As a general comment, when working with tree-like data structures...,
How you get the user to specify an arbitrary pointer tree structure is another question entirely, of course, but at least you'd be able to support it if they did manage to specify one 
Nice idea there with the polymorphism. I will think about it further. The hangup is there are pointers to strings and pointers to pointers. To start, to support the trees I know of, all that is needed from the user is the pointer format and start/end for each tree level. I'm sure it may be limited, but it is experimental and I'm just dipping feet in to see how useful it will be. Primarily it will cover what I am familiar with.
How much progress have you made on mapping out program flow apart from the GUI (which I see you've already got
) and file I/O (which is probably boring)?

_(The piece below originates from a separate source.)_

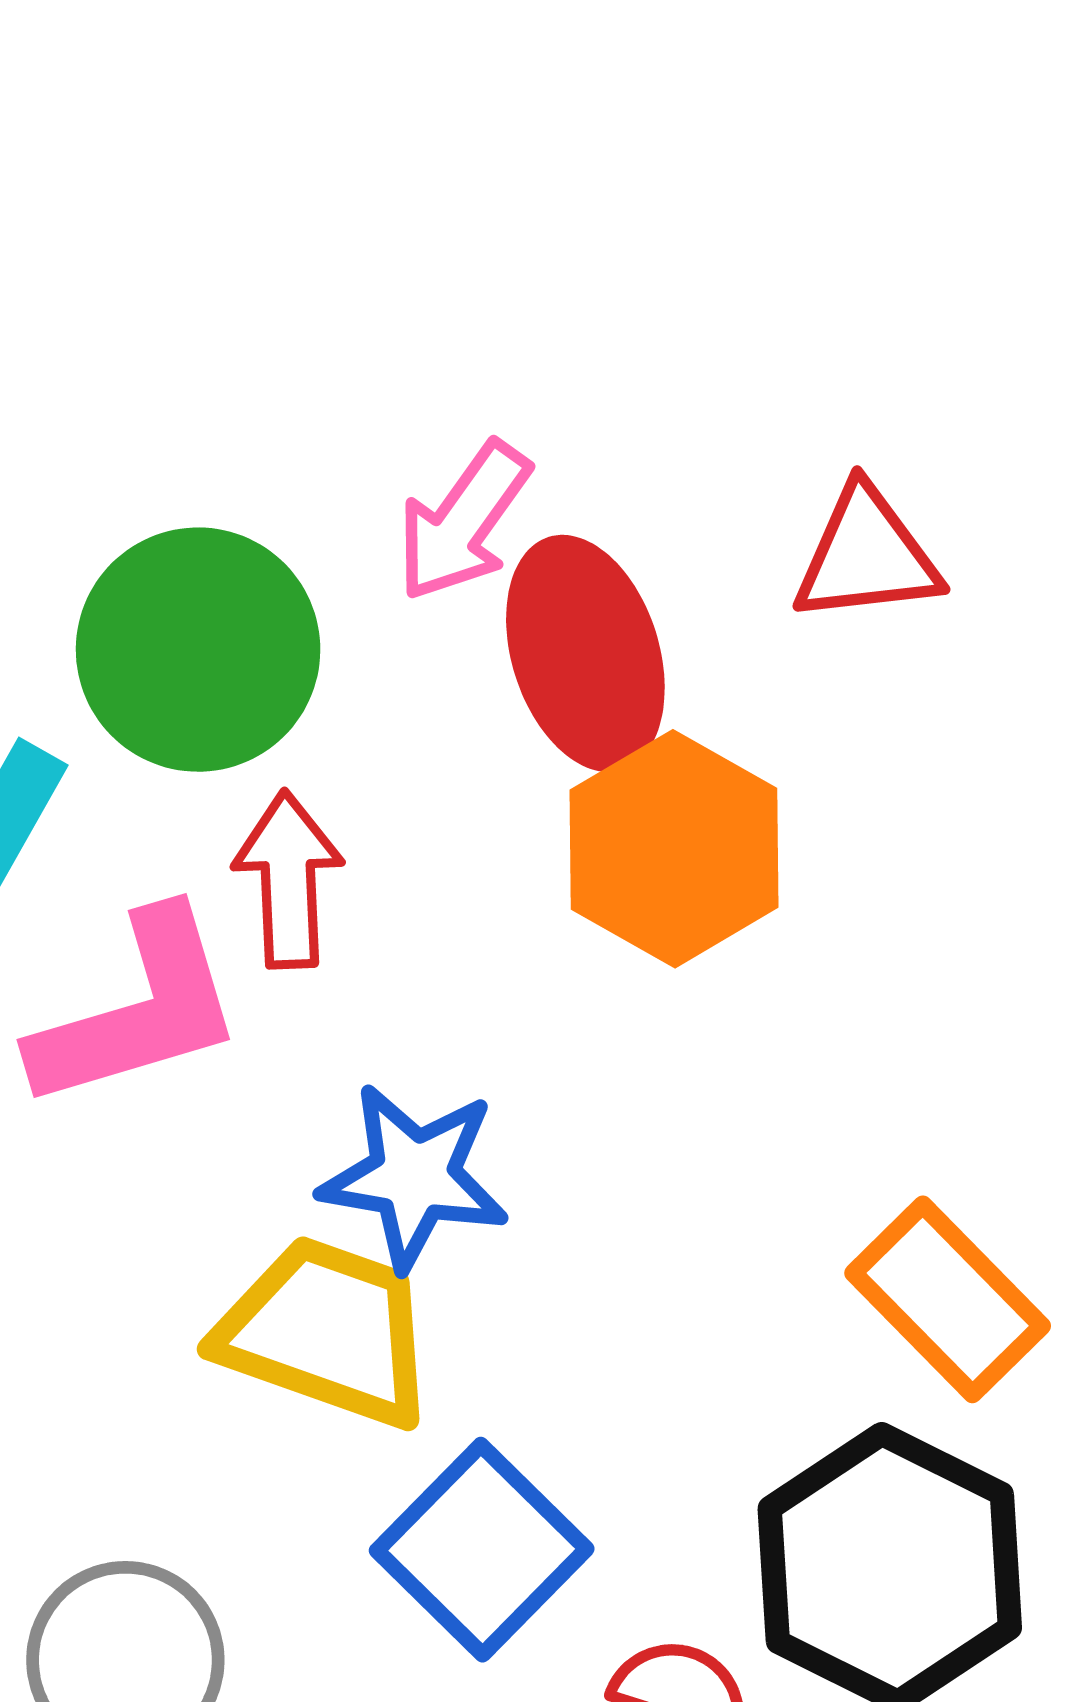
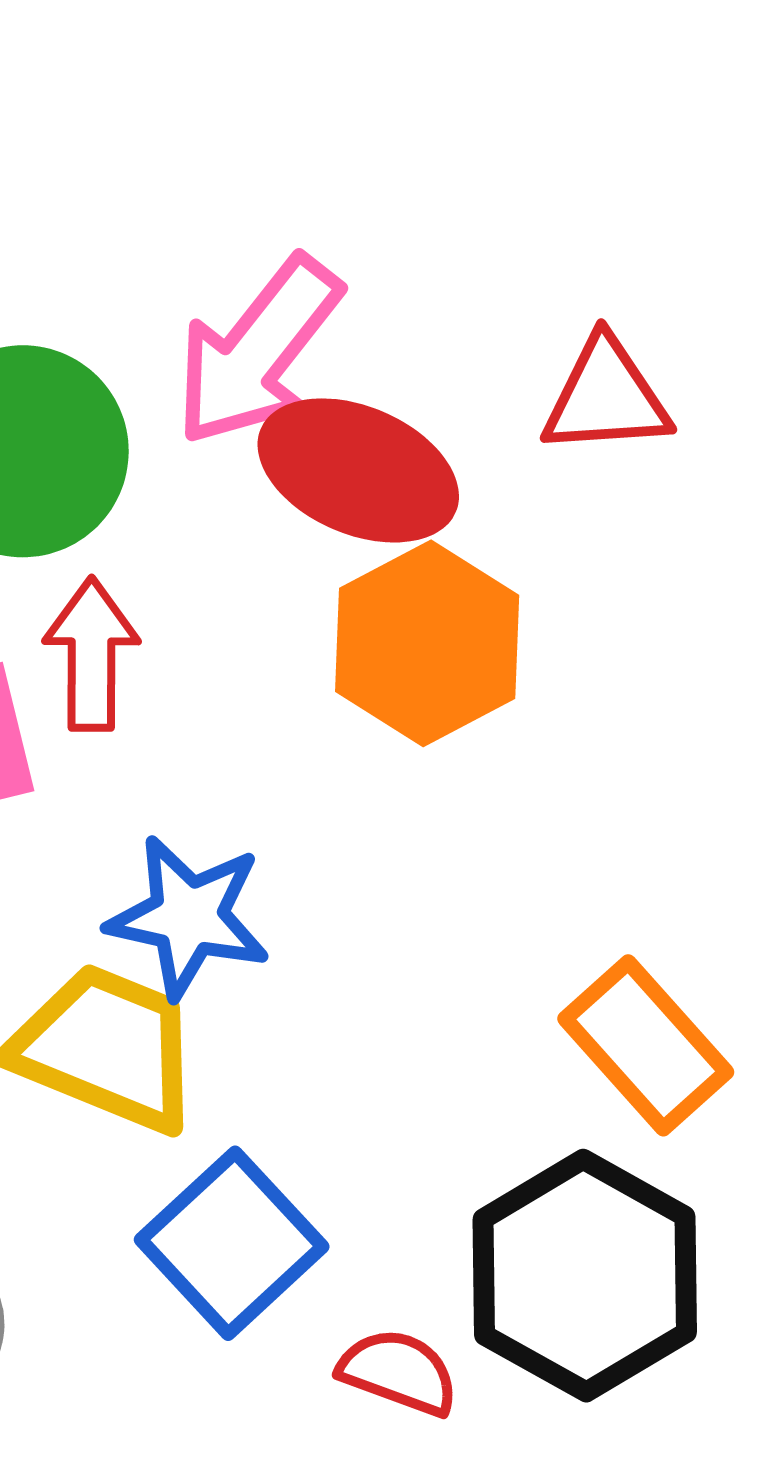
pink arrow: (463, 521) -> (258, 351), size x1.4
red ellipse: (585, 653) -> (358, 470), turned -52

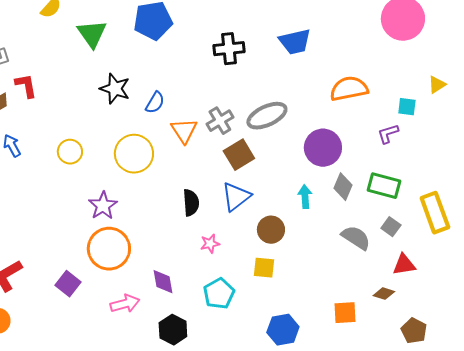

The program is functional in it's rawest form. I've used it on a few projects of mine. It needs lots of polish and several areas fleshed out. It also needs some test code written as it supports many possibilities. A small change for case three may break case twelve without decent regression testing. Since my design has been in constant flux, I haven't done a lot of that stuff.
As I mentioned, there's Input, Pipeline, and Output. I've tried to do the whole thing with a
MVP design pattern. I'm good at
MVC on the web with a database, but I'm not sure how to properly handle a multi-tab desktop application like this. So, I have a single large View and Presenter for it all that handles the whole user interface end. Upon trying to dump or insert, the data is handed off to the Model in suitable format by the Presenter.
TextAngelProject - This is a master object that ends up getting all data from all tabs into organized Input, Output, and helper objects, including global program options. It can save and load itself from XML. It handles initiating the pipeline process and tying it together with input and output.
Currently the input object has a set of methods such as RawDump, RawInsert, PointerListDump, PointerListInsert, PointerDump, PointerInsert etc. Those will take care of what they need to do each of those operations. The result of each would be the StringInfo/PointerInfo data structure we spoke about. That's passed on to the output object for writing to file. It just traverses the data structure and turns into the final output. In the dump case, a UTF-8 text file. I haven't implemented any serious post processing yet.
Simplified version of method TextAngleProject.DumpText():
public void DumpText()
{
int block = 1;
foreach(DataFileInfo f in inputsource)
{
Dictionary<Pointer,StringInfo> output;
if(f.PointerMode==DataFileInfo.PointerHandlingType.NO_POINTERS)
{
output = f.RawDump(tablefiles, encodingformat, stringformat);
}
else if(f.PointerMode==DataFileInfo.PointerHandlingType.POINTER_LIST)
{
output = f.PointerListDump(tablefiles, encodingformat, stringformat, pointerformat);
}
outputsource.WriteFile(output,f,block,encodingformat);
block++;
}
}
It's a bit bastardized right now from changing design and there's no post processing options yet, but that's what I've got at present. The idea was the input should know everything it needs to know to dump or insert itself to our standardized format (the dictionary in the code above). Then it would be post processed and passed to the output object for final output. There's an awful lot of logic in the input object. I don't know if it makes sent to have it all there. I've been looking at extracting some out. I blur my own definition of what my input object is. I sort of treat it as a file sometimes and other times I treat it more as any given input operation.
Anyway, I wouldn't mind suggestions here either. I can always create working code to get the job done, but I struggle with smart, flexible design. The only way to get better is to keep trying and keep exposing yourself to others code and ideas to further build upon your own.